His argument that he is authorized to have the data was brushed aside by Beard.
"When you are terminated from them and you hold...their material, I'm not sure how you were authorized," Beard said.
"I have never admitted I have possessed that data unauthorized," Alderman said.
Beard dismissed Alderman's claim that Jonese was in contempt of court.
The magistrate did rule that any of Alderman's property found not to belong to the board of education should be returned to him, but told Alderman that none of that data would be returned to him.
"Had this new felony charge not arose, then the sheriff would have had to return everything they took, but that new charge came about," Beard said. "They cannot return that [data] to you because you do not have authorization. They cannot return board of education material to you."
"If the board of education material is found, then you'll possess it until we figure out what we're going to do with it," Beard told lead investigator Major David Walton.

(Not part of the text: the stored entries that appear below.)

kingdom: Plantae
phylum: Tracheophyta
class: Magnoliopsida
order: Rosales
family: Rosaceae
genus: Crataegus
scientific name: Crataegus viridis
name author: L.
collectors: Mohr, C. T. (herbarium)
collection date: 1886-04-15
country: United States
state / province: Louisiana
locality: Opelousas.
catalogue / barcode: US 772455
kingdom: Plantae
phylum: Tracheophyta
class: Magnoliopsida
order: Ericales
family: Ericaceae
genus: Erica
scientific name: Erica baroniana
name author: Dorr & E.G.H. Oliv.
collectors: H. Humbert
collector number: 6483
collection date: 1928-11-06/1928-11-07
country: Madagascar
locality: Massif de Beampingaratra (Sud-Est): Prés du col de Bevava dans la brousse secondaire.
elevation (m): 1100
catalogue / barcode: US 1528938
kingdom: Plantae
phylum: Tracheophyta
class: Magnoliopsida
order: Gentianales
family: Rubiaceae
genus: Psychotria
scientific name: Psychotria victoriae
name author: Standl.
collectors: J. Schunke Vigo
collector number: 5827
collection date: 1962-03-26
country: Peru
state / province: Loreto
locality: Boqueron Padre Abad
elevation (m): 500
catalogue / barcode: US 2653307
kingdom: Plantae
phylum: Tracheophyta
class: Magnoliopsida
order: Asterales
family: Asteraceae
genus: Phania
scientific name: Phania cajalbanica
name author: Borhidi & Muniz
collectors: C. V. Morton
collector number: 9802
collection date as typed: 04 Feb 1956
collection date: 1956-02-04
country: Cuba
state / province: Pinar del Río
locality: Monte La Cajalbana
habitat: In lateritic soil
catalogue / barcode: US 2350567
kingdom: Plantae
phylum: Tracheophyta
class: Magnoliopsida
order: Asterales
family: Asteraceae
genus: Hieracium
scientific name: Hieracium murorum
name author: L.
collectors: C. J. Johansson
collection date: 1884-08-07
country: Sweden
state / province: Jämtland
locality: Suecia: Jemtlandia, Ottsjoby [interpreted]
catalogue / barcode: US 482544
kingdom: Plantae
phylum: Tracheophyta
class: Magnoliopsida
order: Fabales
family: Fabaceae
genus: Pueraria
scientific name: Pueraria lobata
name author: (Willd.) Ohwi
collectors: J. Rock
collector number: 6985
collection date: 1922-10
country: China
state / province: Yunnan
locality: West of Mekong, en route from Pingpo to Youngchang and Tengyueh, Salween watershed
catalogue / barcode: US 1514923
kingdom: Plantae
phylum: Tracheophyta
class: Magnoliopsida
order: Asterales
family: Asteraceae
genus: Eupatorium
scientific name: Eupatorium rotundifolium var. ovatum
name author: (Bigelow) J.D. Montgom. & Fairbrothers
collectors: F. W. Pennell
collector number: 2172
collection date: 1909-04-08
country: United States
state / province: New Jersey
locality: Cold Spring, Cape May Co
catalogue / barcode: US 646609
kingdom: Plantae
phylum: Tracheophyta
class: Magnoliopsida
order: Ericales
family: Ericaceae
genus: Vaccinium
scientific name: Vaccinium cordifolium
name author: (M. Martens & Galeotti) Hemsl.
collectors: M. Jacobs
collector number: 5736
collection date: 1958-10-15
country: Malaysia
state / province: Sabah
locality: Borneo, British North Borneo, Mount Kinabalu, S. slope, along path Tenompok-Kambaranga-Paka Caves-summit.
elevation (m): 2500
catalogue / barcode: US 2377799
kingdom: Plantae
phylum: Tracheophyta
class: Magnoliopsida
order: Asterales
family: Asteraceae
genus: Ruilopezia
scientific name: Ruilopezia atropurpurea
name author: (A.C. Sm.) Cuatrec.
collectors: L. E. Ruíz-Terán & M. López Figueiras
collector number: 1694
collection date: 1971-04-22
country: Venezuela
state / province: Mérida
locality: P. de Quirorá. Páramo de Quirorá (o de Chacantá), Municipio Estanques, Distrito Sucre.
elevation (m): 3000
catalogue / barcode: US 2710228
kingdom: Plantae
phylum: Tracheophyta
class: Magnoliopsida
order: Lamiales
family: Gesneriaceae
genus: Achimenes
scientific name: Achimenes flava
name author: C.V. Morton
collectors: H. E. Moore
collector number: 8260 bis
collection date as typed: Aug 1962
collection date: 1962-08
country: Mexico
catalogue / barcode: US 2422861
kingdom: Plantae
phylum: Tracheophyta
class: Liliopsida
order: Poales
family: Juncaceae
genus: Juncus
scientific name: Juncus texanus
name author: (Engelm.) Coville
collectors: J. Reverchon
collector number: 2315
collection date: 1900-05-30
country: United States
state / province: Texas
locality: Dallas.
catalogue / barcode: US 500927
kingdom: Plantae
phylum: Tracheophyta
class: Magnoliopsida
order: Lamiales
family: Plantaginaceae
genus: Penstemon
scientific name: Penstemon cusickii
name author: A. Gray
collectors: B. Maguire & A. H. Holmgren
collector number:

Walton said he wanted to obtain a statement from Beard as part of the investigation into Alderman's felony case.
Alderman did not say whether he had personal contracts with other counties or if his services were contracted through the Pocahontas County Board of Education. He later declined to answer questions concerning possible contracts with other counties and whether or not any Pocahontas County Board of Education official knew about his outside work.
"Enough has been said," Alderman wrote in an email.
A spokesperson at the board office said Monday that personnel there were not aware of Alderman retaining records for other counties.
"We didn't know what he had," the source said.
Law enforcement officers first confiscated Alderman's computers because he was accused of stalking County Commissioner David Fleming and harassing him by use of a computer. Alderman's quest to discover Fleming's address after the commissioner was divorced caused Fleming to fear for his personal safety, according to the complaint against Alderman. Alderman allegedly asked for a "community watch" to discover where Fleming "went to bed at night and woke up in the morning."
Alderman is free on $10,000 property bond for the felony charge and on personal recognizance bonds for the misdemeanor charges, which were brought against him a second time.
A conviction on the felony charge could result in fines up to $10,000, 10 years in prison, or both.
Getting a new magistrate and a new prosecuting attorney could take several weeks, meaning that the case may not be ready for the December grand jury, which convenes December 7.